フェルディナント[1世](神聖ローマ)(読み)ふぇるでぃなんと

世界大百科事典(旧版)内のフェルディナント[1世](神聖ローマ)の言及

【アウクスブルクの宗教和議】より

…時の神聖ローマ皇帝カール5世(スペイン王カルロス1世)は,ドイツにおける宗教改革運動を,カトリックの立場から抑圧しようとつとめたが失敗。結局,ドイツ問題の処理をゆだねられたカールの弟フェルディナント(のち神聖ローマ皇帝,1世)の主宰するこの帝国議会で,〈アウクスブルク信仰告白〉を奉ずるルター主義者に,カトリックと同等の権利が承認された。しかし,これは一種の政治的妥協であり,ドイツ国民一般に信教の自由を保障したものではない。…

【カール[5世]】より

…そのうえ,皇帝権の強化をよろこばぬ諸侯は,52年,ザクセン公モーリツを中心に,ほとんど宗派をこえた反乱をおこし,フランス王アンリ2世もこれに手を貸した。カールの弟フェルディナント(1503‐64,1世,神聖ローマ皇帝としては,在位1556‐64)は,ハプスブルク家の本領オーストリアのほか,ボヘミアとハンガリーの王位をもついでいたが,ここにいたってカールはドイツ問題の処理をフェルディナントにゆだね(アウクスブルクの宗教和議),ネーデルラントやスペイン,ナポリの支配権は長子フェリペに譲り,56年スペインの片田舎ユステに隠退した。以後ハプスブルク家は,フェリペ2世のスペイン系と皇帝フェルディナント1世のオーストリア系に分かれる。…

【宗教改革】より

…このシュマルカルデン戦争(1546‐47)は皇帝側の勝利に終わったが,それに乗じて皇帝の統治権を強化せんとするカール5世の野心は,52年に宗派をこえたドイツ諸侯の反撃にあい,むなしくついえ去った。
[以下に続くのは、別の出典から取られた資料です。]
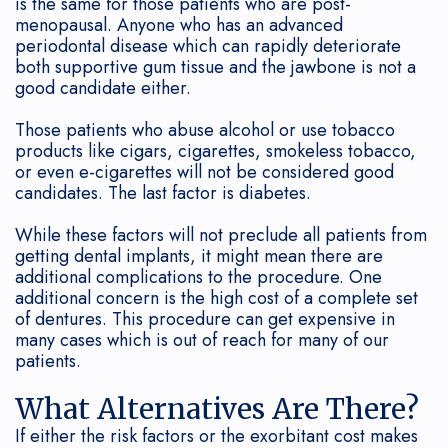
is the same for those patients who are post-
menopausal. Anyone who has an advanced
my
Maintenance
periodontal disease which can rapidly deteriorate
both supportive gum tissue and the jawbone is not a
Periodontist?
Soft
good candidate either.
Tissue
Those patients who abuse alcohol or use tobacco
products like cigars, cigarettes, smokeless tobacco,
Grafting
or even e-cigarettes will not be considered good
candidates. The last factor is diabetes.
While these factors will not preclude all patients from
getting dental implants, it might mean there are
additional complications to the procedure. One
additional concern is the high cost of a complete set
of dentures. This procedure can get expensive in
many cases which is out of reach for many of our
patients.
What Alternatives Are There?
If either the risk factors or the exorbitant cost makes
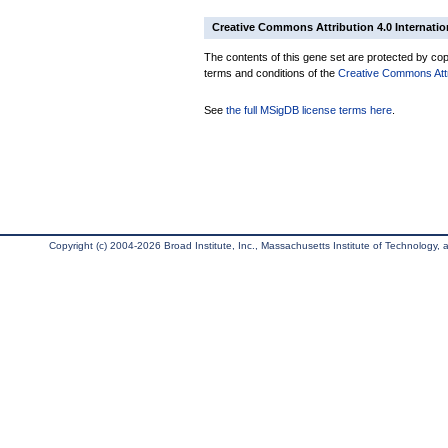
Creative Commons Attribution 4.0 Internatio
The contents of this gene set are protected by copy
terms and conditions of the
Creative Commons Attri
See
the full MSigDB license terms here
.
Copyright (c) 2004-2026 Broad Institute, Inc., Massachusetts Institute of Technology, an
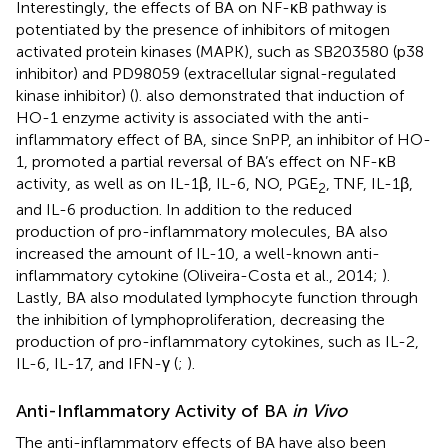
Interestingly, the effects of BA on NF-κB pathway is
potentiated by the presence of inhibitors of mitogen
activated protein kinases (MAPK), such as SB203580 (p38
inhibitor) and PD98059 (extracellular signal-regulated
kinase inhibitor) (
).
also demonstrated that induction of
HO-1 enzyme activity is associated with the anti-
inflammatory effect of BA, since SnPP, an inhibitor of HO-
1, promoted a partial reversal of BA’s effect on NF-κB
activity, as well as on IL-1β, IL-6, NO, PGE
, TNF, IL-1β,
2
and IL-6 production. In addition to the reduced
production of pro-inflammatory molecules, BA also
increased the amount of IL-10, a well-known anti-
inflammatory cytokine (Oliveira-Costa et al., 2014;
).
Lastly, BA also modulated lymphocyte function through
the inhibition of lymphoproliferation, decreasing the
production of pro-inflammatory cytokines, such as IL-2,
IL-6, IL-17, and IFN-γ (
;
).
Anti-Inflammatory Activity of BA
in Vivo
The anti-inflammatory effects of BA have also been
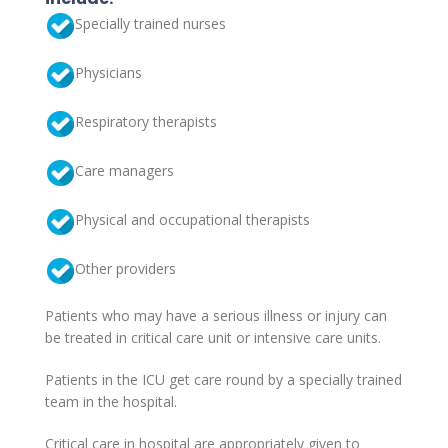
Specially trained nurses
Physicians
Respiratory therapists
Care managers
Physical and occupational therapists
Other providers
Patients who may have a serious illness or injury can
be treated in critical care unit or intensive care units.
Patients in the ICU get care round by a specially trained
team in the hospital.
Critical care in hospital are appropriately given to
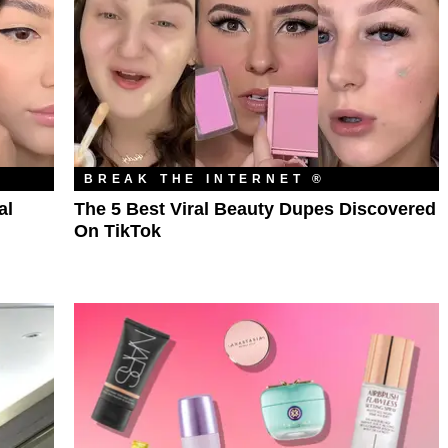
BREAK THE INTERNET ®
al
The 5 Best Viral Beauty Dupes Discovered
On TikTok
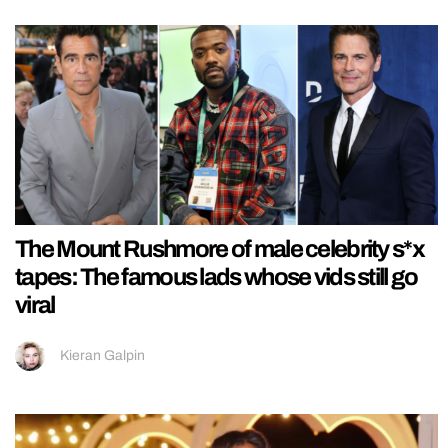
The Mount Rushmore of male celebrity s*x
tapes: The famous lads whose vids still go
viral
Kieran Galpin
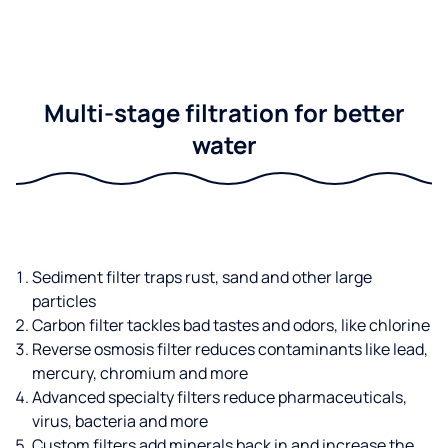
Multi-stage filtration for better
water
Sediment filter traps rust, sand and other large
particles
Carbon filter tackles bad tastes and odors, like chlorine
Reverse osmosis filter reduces contaminants like lead,
mercury, chromium and more
Advanced specialty filters reduce pharmaceuticals,
virus, bacteria and more
Custom filters add minerals back in and increase the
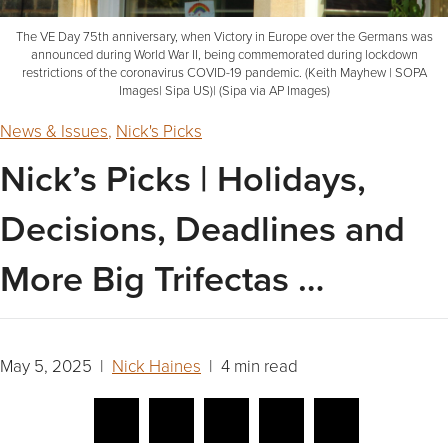
The VE Day 75th anniversary, when Victory in Europe over the Germans was
announced during World War II, being commemorated during lockdown
restrictions of the coronavirus COVID-19 pandemic. (Keith Mayhew | SOPA
Images| Sipa US)| (Sipa via AP Images)
News & Issues
,
Nick's Picks
Nick’s Picks | Holidays,
Decisions, Deadlines and
More Big Trifectas …
May 5, 2025 |
Nick Haines
| 4 min read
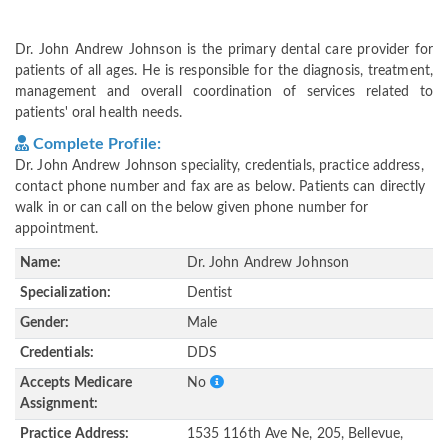
Dr. John Andrew Johnson is the primary dental care provider for
patients of all ages. He is responsible for the diagnosis, treatment,
management and overall coordination of services related to
patients' oral health needs.
Complete Profile:
Dr. John Andrew Johnson speciality, credentials, practice address,
contact phone number and fax are as below. Patients can directly
walk in or can call on the below given phone number for
appointment.
Name:
Dr. John Andrew Johnson
Specialization:
Dentist
Gender:
Male
Credentials:
DDS
Accepts Medicare
No
Assignment:
Practice Address:
1535 116th Ave Ne, 205, Bellevue,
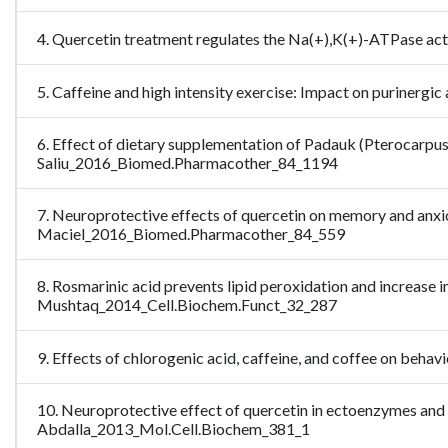
4. Quercetin treatment regulates the Na(+),K(+)-ATPase acti
5. Caffeine and high intensity exercise: Impact on purinerg
6. Effect of dietary supplementation of Padauk (Pterocarpus s
Saliu_2016_Biomed.Pharmacother_84_1194
7. Neuroprotective effects of quercetin on memory and anxiog
Maciel_2016_Biomed.Pharmacother_84_559
8. Rosmarinic acid prevents lipid peroxidation and increase i
Mushtaq_2014_Cell.Biochem.Funct_32_287
9. Effects of chlorogenic acid, caffeine, and coffee on beh
10. Neuroprotective effect of quercetin in ectoenzymes and
Abdalla_2013_Mol.Cell.Biochem_381_1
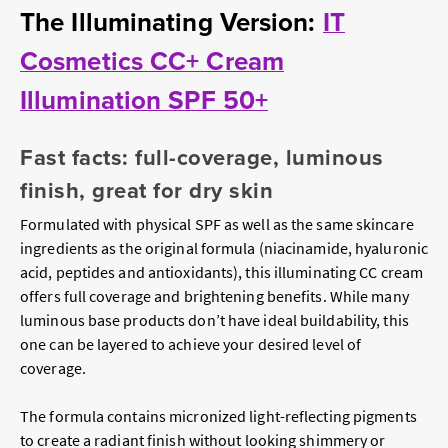
The Illuminating Version:
IT
Cosmetics CC+ Cream
Illumination SPF 50+
Fast facts: full-coverage, luminous
finish, great for dry skin
Formulated with physical SPF as well as the same skincare
ingredients as the original formula (niacinamide, hyaluronic
acid, peptides and antioxidants), this illuminating CC cream
offers full coverage and brightening benefits. While many
luminous base products don’t have ideal buildability, this
one can be layered to achieve your desired level of
coverage.
The formula contains micronized light-reflecting pigments
to create a radiant finish without looking shimmery or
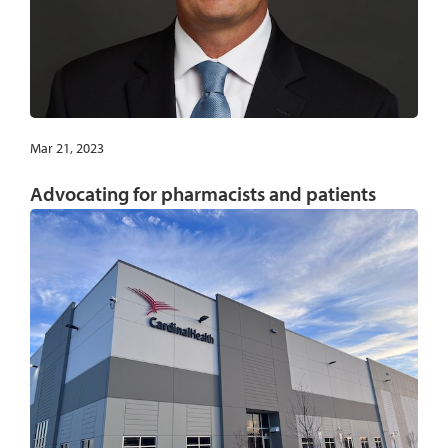
Mar 21, 2023
Advocating for pharmacists and patients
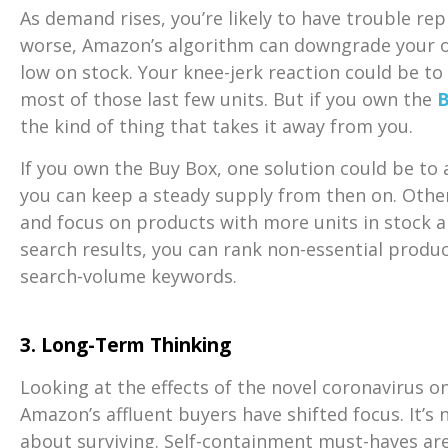
As demand rises, you’re likely to have trouble re
worse, Amazon’s algorithm can downgrade your off
low on stock. Your knee-jerk reaction could be to
most of those last few units. But if you own the
B
the kind of thing that takes it away from you.
If you own the Buy Box, one solution could be to a
you can keep a steady supply from then on. Otherw
and focus on products with more units in stock an
search results, you can rank
non-essential produ
search-volume keywords.
3. Long-Term Thinking
Looking at the effects of the novel coronavirus on
Amazon’s affluent buyers have shifted focus. It’s n
about surviving. Self-containment must-haves are 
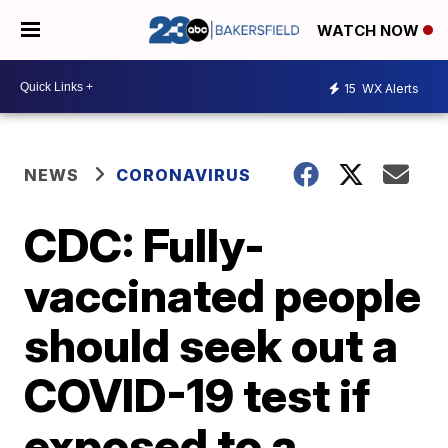
WATCH NOW
15
WX Alerts
NEWS
CORONAVIRUS
CDC: Fully-
vaccinated people
should seek out a
COVID-19 test if
exposed to a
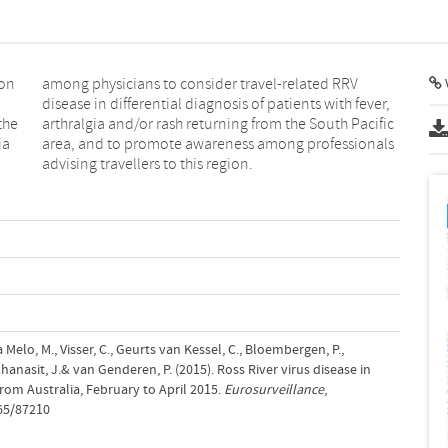
ion
RRV
the
fic
ia
ls
advising travellers to this region.
Melo, M., Visser, C., Geurts van Kessel, C., Bloembergen, P.,
anasit, J.& van Genderen, P. (2015). Ross River virus disease in
rom Australia, February to April 2015.
Eurosurveillance
,
765/87210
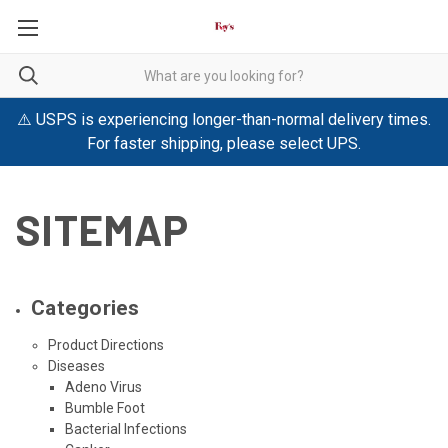
⚠️ USPS is experiencing longer-than-normal delivery times.
For faster shipping, please select UPS.
SITEMAP
Categories
Product Directions
Diseases
Adeno Virus
Bumble Foot
Bacterial Infections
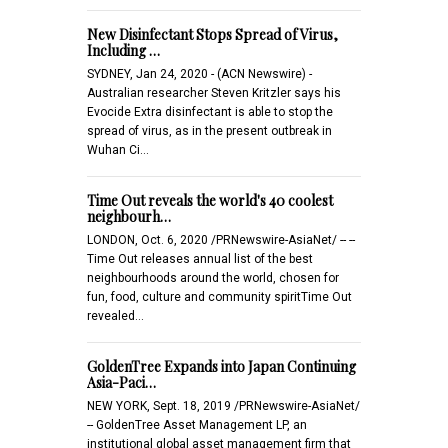
New Disinfectant Stops Spread of Virus,
Including …
SYDNEY, Jan 24, 2020 - (ACN Newswire) -
Australian researcher Steven Kritzler says his
Evocide Extra disinfectant is able to stop the
spread of virus, as in the present outbreak in
Wuhan Ci…
Time Out reveals the world's 40 coolest
neighbourh…
LONDON, Oct. 6, 2020 /PRNewswire-AsiaNet/ -- --
Time Out releases annual list of the best
neighbourhoods around the world, chosen for
fun, food, culture and community spiritTime Out
revealed…
GoldenTree Expands into Japan Continuing
Asia-Paci…
NEW YORK, Sept. 18, 2019 /PRNewswire-AsiaNet/
-- GoldenTree Asset Management LP, an
institutional global asset management firm that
失意の皇帝がネーデルラントに退いたのち,カールの弟フェルディナント1世が主宰するアウクスブルクの帝国議会で,ドイツの宗教問題に政治的な決着がつけられた。このいわゆるアウクスブルクの宗教和議により,ルター派は帝国内におけるカトリックとの同権を認められたが,両宗派を選択する権利が諸侯と帝国都市当局のみに与えられた事実からもわかるように,この取決めは領邦教会制の法的な是認を意味していた。…

【ハプスブルク家】より

…その帝国改革は失敗に終わるが,96年その子フィリップ1世美公(1478‐1506)をスペイン王女フアナと結婚させ,孫のカール5世が1519年ドイツ国王に選出されたとき(翌20年神聖ローマ皇帝),スペイン王国との結合によるハプスブルク世界帝国が実現する。加えて東方に対しても孫フェルディナント1世を16年にボヘミア・ハンガリー王女アンナと婚約させている。こうした結婚政策はフランスとの対立を激化させ,これと結んだオスマン・トルコの北上を招いたが,26年モハーチの戦でのラヨシュ2世の敗北はボヘミア・ハンガリー両王国を王家に結びつけたのである。…

※「フェルディナント[1世](神聖ローマ)」について言及している用語解説の一部を掲載しています。